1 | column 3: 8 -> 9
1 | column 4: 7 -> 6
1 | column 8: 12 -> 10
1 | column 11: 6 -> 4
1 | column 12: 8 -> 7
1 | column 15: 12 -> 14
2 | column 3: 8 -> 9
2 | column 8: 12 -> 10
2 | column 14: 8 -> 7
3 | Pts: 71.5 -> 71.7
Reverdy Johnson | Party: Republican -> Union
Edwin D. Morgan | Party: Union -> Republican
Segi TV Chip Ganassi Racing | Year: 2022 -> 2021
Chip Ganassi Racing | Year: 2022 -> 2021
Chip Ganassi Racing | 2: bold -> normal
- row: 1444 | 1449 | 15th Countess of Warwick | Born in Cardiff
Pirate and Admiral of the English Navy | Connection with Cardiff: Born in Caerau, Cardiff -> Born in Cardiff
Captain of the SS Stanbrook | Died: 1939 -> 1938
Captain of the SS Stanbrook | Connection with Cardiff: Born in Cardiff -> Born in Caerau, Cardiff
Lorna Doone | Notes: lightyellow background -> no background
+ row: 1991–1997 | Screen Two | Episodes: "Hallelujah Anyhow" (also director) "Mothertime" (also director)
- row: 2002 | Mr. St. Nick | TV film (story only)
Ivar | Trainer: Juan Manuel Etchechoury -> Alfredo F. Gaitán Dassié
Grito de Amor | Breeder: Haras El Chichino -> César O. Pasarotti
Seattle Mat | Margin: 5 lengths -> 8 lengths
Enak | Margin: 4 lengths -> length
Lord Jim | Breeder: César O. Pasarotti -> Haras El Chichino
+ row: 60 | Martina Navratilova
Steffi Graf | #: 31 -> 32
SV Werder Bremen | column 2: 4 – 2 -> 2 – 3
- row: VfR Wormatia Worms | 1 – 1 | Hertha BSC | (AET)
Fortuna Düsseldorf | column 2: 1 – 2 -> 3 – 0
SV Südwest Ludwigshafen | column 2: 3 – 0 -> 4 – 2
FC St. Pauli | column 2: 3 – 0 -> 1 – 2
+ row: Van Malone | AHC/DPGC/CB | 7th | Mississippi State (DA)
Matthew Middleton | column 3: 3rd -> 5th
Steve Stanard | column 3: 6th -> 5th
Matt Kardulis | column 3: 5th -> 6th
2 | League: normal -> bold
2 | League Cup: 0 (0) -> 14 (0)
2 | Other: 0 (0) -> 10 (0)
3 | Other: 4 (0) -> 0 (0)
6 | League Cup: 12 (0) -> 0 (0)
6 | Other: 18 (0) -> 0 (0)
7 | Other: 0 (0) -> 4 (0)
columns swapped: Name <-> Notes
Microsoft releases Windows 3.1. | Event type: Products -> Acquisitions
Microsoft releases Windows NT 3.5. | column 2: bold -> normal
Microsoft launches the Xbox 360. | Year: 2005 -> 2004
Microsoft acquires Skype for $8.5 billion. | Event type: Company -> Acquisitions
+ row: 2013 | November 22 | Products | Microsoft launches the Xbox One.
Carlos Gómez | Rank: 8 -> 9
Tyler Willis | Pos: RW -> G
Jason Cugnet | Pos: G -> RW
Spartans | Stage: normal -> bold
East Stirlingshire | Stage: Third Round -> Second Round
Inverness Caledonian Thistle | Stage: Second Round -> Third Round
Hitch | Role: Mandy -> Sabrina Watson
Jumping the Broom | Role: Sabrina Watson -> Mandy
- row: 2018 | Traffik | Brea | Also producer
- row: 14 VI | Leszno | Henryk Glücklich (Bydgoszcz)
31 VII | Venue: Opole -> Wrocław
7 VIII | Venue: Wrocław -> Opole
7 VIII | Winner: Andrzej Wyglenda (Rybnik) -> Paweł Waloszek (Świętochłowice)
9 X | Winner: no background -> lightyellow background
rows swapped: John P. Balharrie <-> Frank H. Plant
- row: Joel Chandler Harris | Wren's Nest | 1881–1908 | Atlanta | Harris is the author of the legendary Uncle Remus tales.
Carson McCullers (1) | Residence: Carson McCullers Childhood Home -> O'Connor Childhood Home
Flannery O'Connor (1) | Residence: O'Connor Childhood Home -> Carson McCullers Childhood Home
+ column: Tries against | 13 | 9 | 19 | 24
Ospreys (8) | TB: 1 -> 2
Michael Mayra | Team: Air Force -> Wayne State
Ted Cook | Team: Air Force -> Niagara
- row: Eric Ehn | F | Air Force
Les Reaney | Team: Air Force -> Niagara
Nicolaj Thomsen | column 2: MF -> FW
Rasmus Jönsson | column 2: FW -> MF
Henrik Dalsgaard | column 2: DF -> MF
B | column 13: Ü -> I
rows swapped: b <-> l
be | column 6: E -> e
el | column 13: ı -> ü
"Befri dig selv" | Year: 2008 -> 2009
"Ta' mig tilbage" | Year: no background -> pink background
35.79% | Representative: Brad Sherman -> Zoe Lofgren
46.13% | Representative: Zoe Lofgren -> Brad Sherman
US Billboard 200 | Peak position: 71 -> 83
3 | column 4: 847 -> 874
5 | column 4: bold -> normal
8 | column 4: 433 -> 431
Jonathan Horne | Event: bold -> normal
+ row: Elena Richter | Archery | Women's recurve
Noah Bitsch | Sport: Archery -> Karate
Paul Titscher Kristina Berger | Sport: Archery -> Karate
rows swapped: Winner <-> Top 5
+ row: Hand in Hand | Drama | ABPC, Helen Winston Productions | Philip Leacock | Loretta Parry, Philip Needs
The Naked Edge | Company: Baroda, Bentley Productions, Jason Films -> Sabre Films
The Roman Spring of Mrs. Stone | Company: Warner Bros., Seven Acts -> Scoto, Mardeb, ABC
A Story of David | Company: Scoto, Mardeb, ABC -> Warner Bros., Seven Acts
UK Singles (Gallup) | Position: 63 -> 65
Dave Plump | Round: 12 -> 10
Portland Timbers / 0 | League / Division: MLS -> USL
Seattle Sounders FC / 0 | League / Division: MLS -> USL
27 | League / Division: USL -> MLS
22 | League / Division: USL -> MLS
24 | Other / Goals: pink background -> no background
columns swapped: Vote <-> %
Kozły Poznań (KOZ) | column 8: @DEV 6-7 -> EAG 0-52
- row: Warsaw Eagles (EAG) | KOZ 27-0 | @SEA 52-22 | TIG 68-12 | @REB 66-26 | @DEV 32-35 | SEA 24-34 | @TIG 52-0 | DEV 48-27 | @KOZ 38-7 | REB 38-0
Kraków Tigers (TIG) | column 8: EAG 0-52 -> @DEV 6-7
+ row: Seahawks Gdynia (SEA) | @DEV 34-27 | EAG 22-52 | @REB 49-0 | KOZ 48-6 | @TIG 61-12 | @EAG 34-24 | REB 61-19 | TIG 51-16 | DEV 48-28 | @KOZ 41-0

┄┄┄┄┄┄┄┄┄┄┄┄┄┄┄┄┄┄┄┄

Work to be completed ▸ Copy out, without any change, the lines of the records starting with the first line and going on through the line that contains "- row: 2002", with both of those lines included.

Output for this task ▸
1 | column 3: 8 -> 9
1 | column 4: 7 -> 6
1 | column 8: 12 -> 10
1 | column 11: 6 -> 4
1 | column 12: 8 -> 7
1 | column 15: 12 -> 14
2 | column 3: 8 -> 9
2 | column 8: 12 -> 10
2 | column 14: 8 -> 7
3 | Pts: 71.5 -> 71.7
Reverdy Johnson | Party: Republican -> Union
Edwin D. Morgan | Party: Union -> Republican
Segi TV Chip Ganassi Racing | Year: 2022 -> 2021
Chip Ganassi Racing | Year: 2022 -> 2021
Chip Ganassi Racing | 2: bold -> normal
- row: 1444 | 1449 | 15th Countess of Warwick | Born in Cardiff
Pirate and Admiral of the English Navy | Connection with Cardiff: Born in Caerau, Cardiff -> Born in Cardiff
Captain of the SS Stanbrook | Died: 1939 -> 1938
Captain of the SS Stanbrook | Connection with Cardiff: Born in Cardiff -> Born in Caerau, Cardiff
Lorna Doone | Notes: lightyellow background -> no background
+ row: 1991–1997 | Screen Two | Episodes: "Hallelujah Anyhow" (also director) "Mothertime" (also director)
- row: 2002 | Mr. St. Nick | TV film (story only)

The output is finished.